[Saved data entries]
Segment Open

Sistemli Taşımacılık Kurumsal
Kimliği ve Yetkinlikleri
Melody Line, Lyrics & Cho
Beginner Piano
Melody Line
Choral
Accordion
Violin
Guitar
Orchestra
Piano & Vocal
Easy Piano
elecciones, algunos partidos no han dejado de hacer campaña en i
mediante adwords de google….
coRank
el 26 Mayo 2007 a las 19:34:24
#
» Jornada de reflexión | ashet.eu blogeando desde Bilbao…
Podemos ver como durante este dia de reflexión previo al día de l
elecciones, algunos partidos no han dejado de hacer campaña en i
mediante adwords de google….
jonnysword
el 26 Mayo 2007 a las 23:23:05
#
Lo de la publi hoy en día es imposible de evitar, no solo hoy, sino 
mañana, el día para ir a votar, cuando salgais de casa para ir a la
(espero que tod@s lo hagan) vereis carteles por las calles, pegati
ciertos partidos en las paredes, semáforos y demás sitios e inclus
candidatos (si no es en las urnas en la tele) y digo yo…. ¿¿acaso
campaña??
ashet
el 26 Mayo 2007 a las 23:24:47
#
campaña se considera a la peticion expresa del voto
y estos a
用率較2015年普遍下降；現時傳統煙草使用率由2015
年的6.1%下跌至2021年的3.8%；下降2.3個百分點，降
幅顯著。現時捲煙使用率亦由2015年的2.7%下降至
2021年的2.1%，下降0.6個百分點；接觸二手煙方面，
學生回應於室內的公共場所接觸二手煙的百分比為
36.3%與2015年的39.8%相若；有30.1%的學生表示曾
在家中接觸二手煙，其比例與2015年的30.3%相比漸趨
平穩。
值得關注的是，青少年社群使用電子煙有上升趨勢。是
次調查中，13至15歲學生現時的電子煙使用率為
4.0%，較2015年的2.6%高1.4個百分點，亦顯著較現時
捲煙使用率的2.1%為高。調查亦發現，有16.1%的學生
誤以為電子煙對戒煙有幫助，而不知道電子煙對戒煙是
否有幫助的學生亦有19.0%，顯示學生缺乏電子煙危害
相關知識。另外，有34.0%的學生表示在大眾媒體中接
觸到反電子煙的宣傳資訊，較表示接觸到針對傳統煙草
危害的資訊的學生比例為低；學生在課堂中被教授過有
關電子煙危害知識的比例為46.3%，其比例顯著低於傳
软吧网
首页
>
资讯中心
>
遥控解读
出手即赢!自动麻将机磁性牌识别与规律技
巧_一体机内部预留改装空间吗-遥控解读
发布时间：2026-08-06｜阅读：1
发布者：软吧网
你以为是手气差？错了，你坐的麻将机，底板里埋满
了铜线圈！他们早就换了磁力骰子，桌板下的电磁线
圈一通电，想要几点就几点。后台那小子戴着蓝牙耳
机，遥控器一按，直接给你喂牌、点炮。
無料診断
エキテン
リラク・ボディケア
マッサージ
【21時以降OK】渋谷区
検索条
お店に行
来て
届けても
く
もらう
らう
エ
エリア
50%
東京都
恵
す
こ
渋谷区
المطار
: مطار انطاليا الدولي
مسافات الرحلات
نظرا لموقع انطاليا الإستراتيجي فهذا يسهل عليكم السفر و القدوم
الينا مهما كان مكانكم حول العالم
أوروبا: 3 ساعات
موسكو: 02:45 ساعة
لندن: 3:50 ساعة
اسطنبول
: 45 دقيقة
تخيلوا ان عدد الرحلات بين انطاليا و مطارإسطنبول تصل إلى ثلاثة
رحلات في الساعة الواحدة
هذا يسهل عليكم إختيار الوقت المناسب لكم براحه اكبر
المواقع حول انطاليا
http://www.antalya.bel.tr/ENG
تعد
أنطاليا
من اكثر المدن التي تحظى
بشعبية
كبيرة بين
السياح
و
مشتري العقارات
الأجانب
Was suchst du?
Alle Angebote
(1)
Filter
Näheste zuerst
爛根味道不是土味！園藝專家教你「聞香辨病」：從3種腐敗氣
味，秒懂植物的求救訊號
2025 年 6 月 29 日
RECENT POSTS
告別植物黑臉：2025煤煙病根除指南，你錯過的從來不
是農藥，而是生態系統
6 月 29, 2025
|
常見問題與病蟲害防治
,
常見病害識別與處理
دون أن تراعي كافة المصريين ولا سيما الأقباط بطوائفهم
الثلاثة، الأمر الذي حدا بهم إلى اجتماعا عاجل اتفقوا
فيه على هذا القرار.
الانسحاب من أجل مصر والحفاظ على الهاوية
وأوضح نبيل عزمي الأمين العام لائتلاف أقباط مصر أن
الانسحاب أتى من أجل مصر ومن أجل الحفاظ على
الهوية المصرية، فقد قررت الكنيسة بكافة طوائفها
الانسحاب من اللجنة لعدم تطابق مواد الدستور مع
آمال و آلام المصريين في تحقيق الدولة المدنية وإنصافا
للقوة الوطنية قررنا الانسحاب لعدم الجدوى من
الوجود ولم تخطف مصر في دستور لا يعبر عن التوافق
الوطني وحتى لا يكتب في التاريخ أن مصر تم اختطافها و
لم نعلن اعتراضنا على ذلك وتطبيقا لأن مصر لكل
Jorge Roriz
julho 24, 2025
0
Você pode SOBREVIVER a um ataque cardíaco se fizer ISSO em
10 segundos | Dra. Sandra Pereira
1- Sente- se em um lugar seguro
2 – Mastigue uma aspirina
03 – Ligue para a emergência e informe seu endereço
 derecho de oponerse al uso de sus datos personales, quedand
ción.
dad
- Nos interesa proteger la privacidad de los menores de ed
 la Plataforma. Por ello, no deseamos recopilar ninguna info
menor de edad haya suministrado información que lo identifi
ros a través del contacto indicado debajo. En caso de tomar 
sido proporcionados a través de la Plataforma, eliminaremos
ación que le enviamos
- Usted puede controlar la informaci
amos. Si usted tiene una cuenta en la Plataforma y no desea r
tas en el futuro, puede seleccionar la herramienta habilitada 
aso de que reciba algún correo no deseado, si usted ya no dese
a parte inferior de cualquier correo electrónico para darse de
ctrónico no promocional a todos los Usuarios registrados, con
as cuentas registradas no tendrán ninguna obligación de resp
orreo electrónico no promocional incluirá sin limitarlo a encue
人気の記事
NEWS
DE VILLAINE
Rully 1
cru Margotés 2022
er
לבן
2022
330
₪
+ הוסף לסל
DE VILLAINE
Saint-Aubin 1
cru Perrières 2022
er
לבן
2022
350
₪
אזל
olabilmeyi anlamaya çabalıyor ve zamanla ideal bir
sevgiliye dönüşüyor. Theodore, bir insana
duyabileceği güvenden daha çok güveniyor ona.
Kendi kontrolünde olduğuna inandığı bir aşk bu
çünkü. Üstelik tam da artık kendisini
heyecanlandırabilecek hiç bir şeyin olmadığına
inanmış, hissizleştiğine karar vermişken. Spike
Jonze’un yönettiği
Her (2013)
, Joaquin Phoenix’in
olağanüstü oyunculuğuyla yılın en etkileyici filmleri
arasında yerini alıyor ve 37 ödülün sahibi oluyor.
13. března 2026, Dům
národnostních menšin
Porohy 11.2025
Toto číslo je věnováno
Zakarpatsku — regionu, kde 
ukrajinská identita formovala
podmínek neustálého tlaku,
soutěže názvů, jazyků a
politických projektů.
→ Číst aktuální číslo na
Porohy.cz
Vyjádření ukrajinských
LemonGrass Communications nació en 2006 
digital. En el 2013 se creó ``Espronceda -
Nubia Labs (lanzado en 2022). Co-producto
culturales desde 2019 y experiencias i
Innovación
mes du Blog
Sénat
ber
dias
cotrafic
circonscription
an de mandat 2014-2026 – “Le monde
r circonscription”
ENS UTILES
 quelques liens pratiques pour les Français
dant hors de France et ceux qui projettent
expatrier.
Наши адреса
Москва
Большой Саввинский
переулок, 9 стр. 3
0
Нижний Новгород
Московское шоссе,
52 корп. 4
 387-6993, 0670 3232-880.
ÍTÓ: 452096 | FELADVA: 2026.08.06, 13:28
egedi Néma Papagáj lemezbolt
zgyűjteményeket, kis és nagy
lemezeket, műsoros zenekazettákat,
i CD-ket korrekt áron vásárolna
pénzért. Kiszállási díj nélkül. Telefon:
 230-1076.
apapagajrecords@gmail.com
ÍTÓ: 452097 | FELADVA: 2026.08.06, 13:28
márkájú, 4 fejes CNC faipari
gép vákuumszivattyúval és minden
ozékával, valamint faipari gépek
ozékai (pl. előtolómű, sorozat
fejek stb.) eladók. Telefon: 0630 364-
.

Segment Closed

Print the data from its first line up to and including the line that contains "用率較2015年普遍下降；現時傳統煙草使用率由2015". Keep every line unchanged.

Sistemli Taşımacılık Kurumsal
Kimliği ve Yetkinlikleri
Melody Line, Lyrics & Cho
Beginner Piano
Melody Line
Choral
Accordion
Violin
Guitar
Orchestra
Piano & Vocal
Easy Piano
elecciones, algunos partidos no han dejado de hacer campaña en i
mediante adwords de google….
coRank
el 26 Mayo 2007 a las 19:34:24
#
» Jornada de reflexión | ashet.eu blogeando desde Bilbao…
Podemos ver como durante este dia de reflexión previo al día de l
elecciones, algunos partidos no han dejado de hacer campaña en i
mediante adwords de google….
jonnysword
el 26 Mayo 2007 a las 23:23:05
#
Lo de la publi hoy en día es imposible de evitar, no solo hoy, sino 
mañana, el día para ir a votar, cuando salgais de casa para ir a la
(espero que tod@s lo hagan) vereis carteles por las calles, pegati
ciertos partidos en las paredes, semáforos y demás sitios e inclus
candidatos (si no es en las urnas en la tele) y digo yo…. ¿¿acaso
campaña??
ashet
el 26 Mayo 2007 a las 23:24:47
#
campaña se considera a la peticion expresa del voto
y estos a
用率較2015年普遍下降；現時傳統煙草使用率由2015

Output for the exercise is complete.